Cultura

Coreia do Sul: soft power feito de música, cinema e… literatura

Depois de conquistar o Oscar e o pop, a Coreia do Sul quer levar sua Hallyu, a “onda coreana”, para a literatura – e conta com autoras brilhantes para isso

Crédito:  Emma-Sofia Olsson

Em 'O Livro Branco', sua obra mais recente e pessoal, Han Kang faz uma meditação delicada sobre a vida, a morte e a dor que sente por uma irmã que nunca chegou a conhecer (Crédito: Emma-Sofia Olsson )

Por Felipe Machado

Nenhum outro país apostou tão alto no conceito de soft power como a Coreia do Sul. O termo criado pelo cientista político norte-americano Joseph Nye aponta como o sucesso global de ídolos culturais pode representar uma considerável força geopolítica para uma nação. Desde o início do século 21, o governo sul-coreano gasta bilhões de dólares para promover seus artistas em todo mundo.

Em 2020, a estratégia de “fomentar a criatividade local e impulsionar as vendas internacionais de conteúdo cultural coreano” levou a investimentos de quase R$ 10 bilhões, segundo o jornal Korean Times. O resultado compensou: naquele ano a indústria local faturou R$ 50 bilhões com exportações ligadas ao setor.

O fenômeno ganhou o nome de Hallyu, a “onda coreana”.
• Em 2019, coincidência ou não, Parasita, de Bong Joon Ho, levou o Oscar de melhor filme, mesmo não sendo falado em inglês.
No ano seguinte, o presidente Moon Jae-in escolheu o grupo pop BTS como representante especial do país em eventos da ONU e outros compromissos diplomáticos.
Agora, depois do cinema e da música, o Hallyu chegou à literatura. E, por incrível que pareça, em uma sociedade que ainda é muito machista, o destaque literário é feminino.

‘Pachinko’, de Min Jin Lee, tornou-se um best-seller mundial após sua leitura ser recomendada pelo ex-presidente norte-americano Barack Obama (Crédito: JP Yim )

Considerada uma das grandes escritoras contemporâneas, Han Kang ganhou o prêmio Booker Internacional em 2016 com o romance A Vegetariana, um retrato sufocante do isolamento que uma pessoa pode ter de enfrentar quando muda de vida sem a aprovação dos outros. Em Atos Humanos, ela retoma um episódio da história de seu país para tratar de temas como o luto e a violência política.

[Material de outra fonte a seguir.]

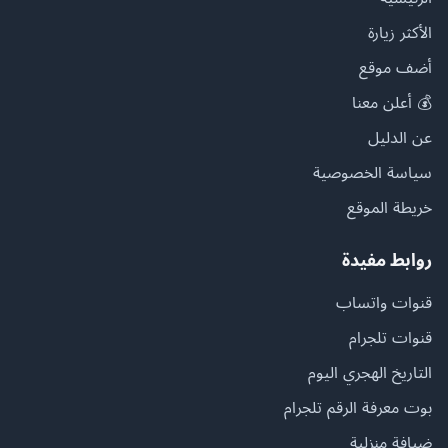
الأكثر زيارة
أضف موقع
💰 أعلن معنا
عن الدليل
سياسة الخصوصية
خريطة الموقع
روابط مفيدة
قنوات واتساب
قنوات تلجرام
التاريخ الهجري اليوم
بوت معرفة الرقم تلجرام
ضيافة منزلية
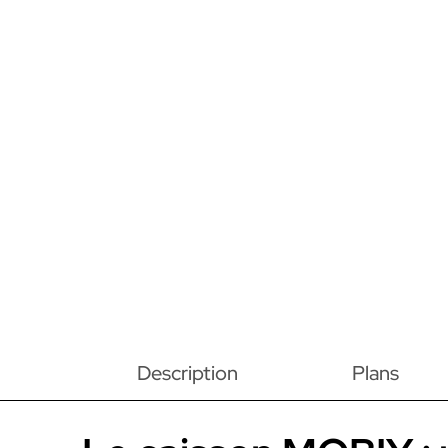
Description
Plans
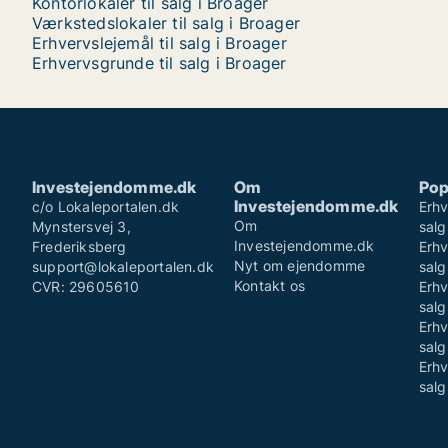
Kontorlokaler til salg i Broager
Værkstedslokaler til salg i Broager
Erhvervslejemål til salg i Broager
Erhvervsgrunde til salg i Broager
Investejendomme.dk
Om
Pop
Investejendomme.dk
c/o Lokaleportalen.dk
Erhv
Om
Mynstersvej 3,
sal
Investejendomme.dk
Frederiksberg
Erhv
Nyt om ejendomme
support@lokaleportalen.dk
salg
Kontakt os
CVR: 29605610
Erhv
sal
Erhv
salg
Erhv
sal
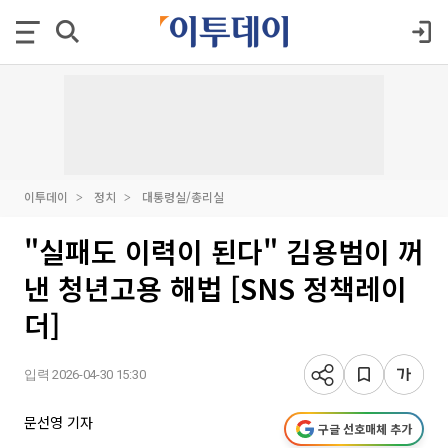
이투데이
정치
대통령실/총리실
"실패도 이력이 된다" 김용범이 꺼
낸 청년고용 해법 [SNS 정책레이
더]
입력 2026-04-30 15:30
문선영 기자
구글 선호매체 추가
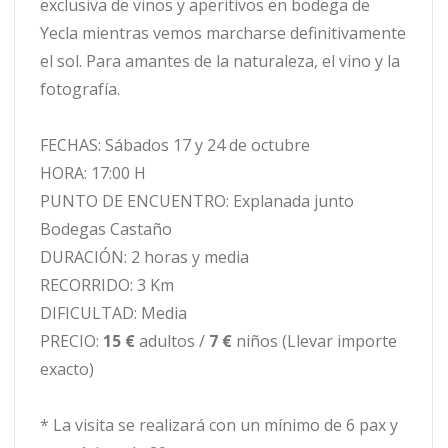
exclusiva de vinos y aperitivos en bodega de
Yecla mientras vemos marcharse definitivamente
el sol. Para amantes de la naturaleza, el vino y la
fotografía.
FECHAS: Sábados 17 y 24 de octubre
HORA: 17:00 H
PUNTO DE ENCUENTRO: Explanada junto
Bodegas Castaño
DURACIÓN: 2 horas y media
RECORRIDO: 3 Km
DIFICULTAD: Media
PRECIO:
15 €
adultos /
7 €
niños (Llevar importe
exacto)
* La visita se realizará con un mínimo de 6 pax y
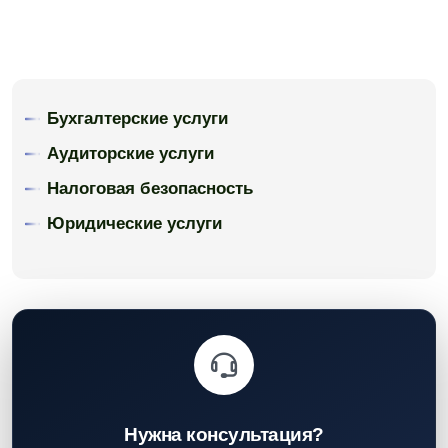
Бухгалтерские услуги
Аудиторские услуги
Налоговая безопасность
Юридические услуги
Нужна консультация?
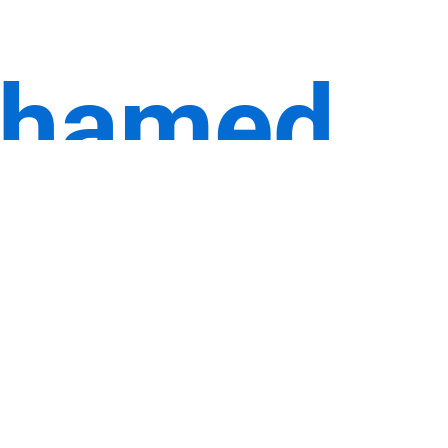
hamed
h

Em maio de 1980, na cidade de Gwangju, o exército reprimiu um levante estudantil, causando milhares de mortes. Entre os sobreviventes está o menino Dongho, que busca seu melhor amigo em meio às vítimas em um ginásio onde os corpos estão à espera de reconhecimento.

O trágico evento foi transportado para a ficção, repleto de poesia e humanidade. Em O Livro Branco, sua obra mais recente e pessoal, Han Kang faz uma meditação delicada sobre a vida e a morte.

Em algumas culturas orientais, o branco é a cor do luto. Em uma obra construída a partir de reflexões intimistas, Han Kang mergulha em uma sensível indagação literária e busca entender, por meio da descrição de seu cotidiano, a dor que sente pela ausência de uma irmã que nunca chegou a conhecer. Os três livros foram publicados no Brasil pela editora Todavia.

‘Coelho Maldito’, trabalho de estreia de Bora Chung, foi finalista do International Booker Prize, uma das mas premiações mais respeitadas do mundo (Crédito:Jung Yeon-je / AFP)

Submundo oriental

Nascida em Seul, Min Jin Lee mudou-se com a família para Nova York nos anos 1970. Seu livro mais conhecido — e único lançado no Brasil — é Pachinko (Intrínseca), que narra a saga de três gerações de imigrantes coreanos que chegam ao Japão no início do século 20.

Além de finalista do prestigiado National Book Award, a obra tornou-se best-seller mundial após ser recomendada pelo ex-presidente norte-americano Barack Obama. A trama se passa nos salões de Pachinko, o típico jogo de caça-níqueis de Tóquio. Para os imigrantes coreanos, esses locais marginais, muitas vezes habitados pelo submundo do crime, são uma forma de conseguir trabalho e acumular dinheiro.

Outra estrela da nova onda coreana é Bora Chung, autora de Coelho Maldito (Alfaguara). Finalista do International Booker Prize, a obra traz contos que transitam entre o realismo mágico, horror, ficção científica e fantasia.

As dez narrativas curtas e intensas partem de elementos curiosos para narrar histórias assustadoras e reais. Trabalho de estreia de Bora Chung, mostra como essa geração está disposta a conquistar o mundo — e confirmar que o Hallyu chegou definitivamente à literatura.